→ **Given passage**
# Estes Park,co



## outbackmac (Feb 1, 2005)

Anyone stay at or have any info on campgrounds in and near estes park?


----------



## bka4tcu (Aug 18, 2010)

We have spent a week in EP for the last 7 years. We love it and RMNP is our favorite National Park..

This year,wWe spent the week of the 4th of July at Spruce Lake Campground. It was nice and the facilities in good shape. We used to stay at the EP CG at the end of Tunnell Road. The county took it over 2 years ago and it's not been the same since. Mary's lake CG is also run by the county, but I have not stayed there. There is a Jellystone on the East side of EP that's good, I would stay away from Paradise on the river, barely room for slides between trailers, and elk meadow, parking lot in a field. There is also a KOA, I don't know much about it other than a drive by it looks tight.

In addition to the private CG's above, RMNP has several options. I have driven by them but not stayed in the park.

Happy to answer questions if you ave any.


----------



## Juan (Mar 31, 2009)

I have stayed at Elk Meadows, Spruce Lake, Jellystone and KOA. My favorite is Spruce Lake. It's 5 minutes from the park entrance and on the Big Thompson river.


----------



## outbackmac (Feb 1, 2005)

→ **Work order 1**
Using the Estes Park campground thread, explain in one to three sentences why Juan names Spruce Lake as his favorite campground.
→ **Work order 2**
Quote the part of the Estes Park campground thread that opens with the words containing "## bka4tcu (Aug" and closes with "in the park.".
→ **Work order 3**
Write the next part of the Estes Park campground thread, picking up from where it stops.
The data that follows has no connection to the Estes Park campground thread.

→ **The data**
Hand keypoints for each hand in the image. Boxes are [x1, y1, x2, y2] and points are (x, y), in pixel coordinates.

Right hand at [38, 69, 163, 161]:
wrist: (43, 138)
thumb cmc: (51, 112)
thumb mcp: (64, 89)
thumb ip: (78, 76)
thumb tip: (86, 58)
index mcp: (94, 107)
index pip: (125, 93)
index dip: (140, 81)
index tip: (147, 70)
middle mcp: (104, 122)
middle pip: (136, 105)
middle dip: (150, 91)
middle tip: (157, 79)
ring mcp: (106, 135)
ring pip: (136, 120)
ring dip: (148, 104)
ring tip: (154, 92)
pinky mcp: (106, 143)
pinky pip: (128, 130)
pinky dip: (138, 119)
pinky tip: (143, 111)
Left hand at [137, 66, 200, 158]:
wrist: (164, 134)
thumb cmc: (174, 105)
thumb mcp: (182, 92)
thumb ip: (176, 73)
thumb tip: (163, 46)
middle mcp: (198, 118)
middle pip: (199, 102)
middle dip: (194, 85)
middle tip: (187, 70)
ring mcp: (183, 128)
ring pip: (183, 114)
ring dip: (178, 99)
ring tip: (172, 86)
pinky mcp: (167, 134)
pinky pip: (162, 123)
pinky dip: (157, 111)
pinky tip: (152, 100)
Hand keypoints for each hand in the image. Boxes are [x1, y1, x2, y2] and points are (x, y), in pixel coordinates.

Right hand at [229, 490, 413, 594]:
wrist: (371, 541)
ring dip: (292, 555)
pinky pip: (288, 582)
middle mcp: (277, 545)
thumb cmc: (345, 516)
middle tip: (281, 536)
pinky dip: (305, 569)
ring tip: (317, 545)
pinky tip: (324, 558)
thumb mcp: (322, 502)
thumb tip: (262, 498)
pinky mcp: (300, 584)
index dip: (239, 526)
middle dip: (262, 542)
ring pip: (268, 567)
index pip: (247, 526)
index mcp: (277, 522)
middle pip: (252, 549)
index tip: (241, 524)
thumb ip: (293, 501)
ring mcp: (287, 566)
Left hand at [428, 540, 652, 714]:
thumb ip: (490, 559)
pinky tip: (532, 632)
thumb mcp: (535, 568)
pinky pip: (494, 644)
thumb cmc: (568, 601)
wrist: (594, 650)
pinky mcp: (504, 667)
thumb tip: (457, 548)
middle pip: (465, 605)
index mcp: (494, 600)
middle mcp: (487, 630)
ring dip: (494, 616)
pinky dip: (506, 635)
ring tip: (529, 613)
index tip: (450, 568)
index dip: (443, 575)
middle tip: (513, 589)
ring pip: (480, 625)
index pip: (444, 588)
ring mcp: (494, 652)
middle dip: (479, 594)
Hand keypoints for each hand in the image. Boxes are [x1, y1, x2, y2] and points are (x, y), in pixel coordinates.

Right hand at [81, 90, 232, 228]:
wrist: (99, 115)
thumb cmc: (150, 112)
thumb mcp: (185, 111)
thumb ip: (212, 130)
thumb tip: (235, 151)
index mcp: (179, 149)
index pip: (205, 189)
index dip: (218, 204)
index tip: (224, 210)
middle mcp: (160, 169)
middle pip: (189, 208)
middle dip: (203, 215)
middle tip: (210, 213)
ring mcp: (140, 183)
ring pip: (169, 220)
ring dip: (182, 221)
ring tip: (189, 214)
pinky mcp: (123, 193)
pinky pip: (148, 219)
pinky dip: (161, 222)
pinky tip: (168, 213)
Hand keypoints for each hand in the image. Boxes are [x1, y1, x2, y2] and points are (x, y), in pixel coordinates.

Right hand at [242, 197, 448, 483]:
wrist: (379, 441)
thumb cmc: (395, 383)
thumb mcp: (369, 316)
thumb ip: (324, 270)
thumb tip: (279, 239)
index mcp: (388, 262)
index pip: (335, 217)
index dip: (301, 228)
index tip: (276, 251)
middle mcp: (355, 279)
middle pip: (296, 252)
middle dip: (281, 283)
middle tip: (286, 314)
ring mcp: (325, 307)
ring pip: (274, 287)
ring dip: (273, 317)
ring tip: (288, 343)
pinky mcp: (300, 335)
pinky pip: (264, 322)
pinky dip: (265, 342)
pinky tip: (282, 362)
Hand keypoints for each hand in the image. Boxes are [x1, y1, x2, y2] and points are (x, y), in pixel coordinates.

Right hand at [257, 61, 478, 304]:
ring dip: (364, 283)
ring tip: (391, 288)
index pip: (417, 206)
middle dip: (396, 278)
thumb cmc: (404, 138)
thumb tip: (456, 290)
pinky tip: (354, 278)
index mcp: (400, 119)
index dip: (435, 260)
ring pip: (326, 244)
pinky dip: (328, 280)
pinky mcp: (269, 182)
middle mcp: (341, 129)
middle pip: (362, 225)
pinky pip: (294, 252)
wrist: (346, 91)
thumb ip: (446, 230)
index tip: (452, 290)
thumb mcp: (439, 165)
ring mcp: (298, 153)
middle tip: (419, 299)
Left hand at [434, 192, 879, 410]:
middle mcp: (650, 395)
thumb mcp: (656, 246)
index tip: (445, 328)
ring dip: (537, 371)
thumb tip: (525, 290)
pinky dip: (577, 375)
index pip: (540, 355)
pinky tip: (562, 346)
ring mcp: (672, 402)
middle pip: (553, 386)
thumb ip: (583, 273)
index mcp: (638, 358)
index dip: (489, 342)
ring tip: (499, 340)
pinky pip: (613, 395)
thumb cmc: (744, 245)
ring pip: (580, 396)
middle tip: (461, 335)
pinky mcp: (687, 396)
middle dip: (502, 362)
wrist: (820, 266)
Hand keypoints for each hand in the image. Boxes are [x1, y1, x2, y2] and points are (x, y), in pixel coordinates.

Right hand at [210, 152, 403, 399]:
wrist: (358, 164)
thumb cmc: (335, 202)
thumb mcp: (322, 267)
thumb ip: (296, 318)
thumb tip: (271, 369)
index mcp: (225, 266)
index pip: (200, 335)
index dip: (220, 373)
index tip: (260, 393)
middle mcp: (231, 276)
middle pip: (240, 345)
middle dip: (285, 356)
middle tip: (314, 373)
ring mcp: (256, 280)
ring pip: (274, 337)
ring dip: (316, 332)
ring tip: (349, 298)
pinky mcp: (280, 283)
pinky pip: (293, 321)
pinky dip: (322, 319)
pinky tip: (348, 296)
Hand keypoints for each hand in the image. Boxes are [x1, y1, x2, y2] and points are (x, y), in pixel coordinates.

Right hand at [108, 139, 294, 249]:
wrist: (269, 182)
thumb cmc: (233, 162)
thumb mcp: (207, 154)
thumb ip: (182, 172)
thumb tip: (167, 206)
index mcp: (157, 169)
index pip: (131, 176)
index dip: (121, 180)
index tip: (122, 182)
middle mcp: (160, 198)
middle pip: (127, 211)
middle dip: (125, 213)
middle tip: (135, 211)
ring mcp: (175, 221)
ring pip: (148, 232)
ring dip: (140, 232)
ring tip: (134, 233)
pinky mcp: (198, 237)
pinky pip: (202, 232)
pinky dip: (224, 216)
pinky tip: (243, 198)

→ **Output 1**
Juan prefers Spruce Lake because it is five minutes from the park entrance and sits on the Big Thompson River.

→ **Output 2**
## bka4tcu (Aug 18, 2010)

We have spent a week in EP for the last 7 years. We love it and RMNP is our favorite National Park..

This year,wWe spent the week of the 4th of July at Spruce Lake Campground. It was nice and the facilities in good shape. We used to stay at the EP CG at the end of Tunnell Road. The county took it over 2 years ago and it's not been the same since. Mary's lake CG is also run by the county, but I have not stayed there. There is a Jellystone on the East side of EP that's good, I would stay away from Paradise on the river, barely room for slides between trailers, and elk meadow, parking lot in a field. There is also a KOA, I don't know much about it other than a drive by it looks tight.

In addition to the private CG's above, RMNP has several options. I have driven by them but not stayed in the park.

→ **Output 3**
Thanks for the info. anyone have any pics of the campground? We have a 321 frl 5ver is this campground tight?


----------



## kmsjs (Apr 14, 2008)

We stay in Estes Park or RNMP at least twice every summer. I really like staying at Morine Park CG in RMNP. This is a huge campground, and I have seen huge 5ers there. The awsome part is that even though there are over 300 sites, you are not close to your neighbors, and sometimes don't even know you have neighbors. We also stay at Jellystone once a season. This is a typical RV park and I ordinarilly wouldn't stay there if it weren't for the activities for the kids.

Have a great trip!


----------



## bka4tcu (Aug 18, 2010)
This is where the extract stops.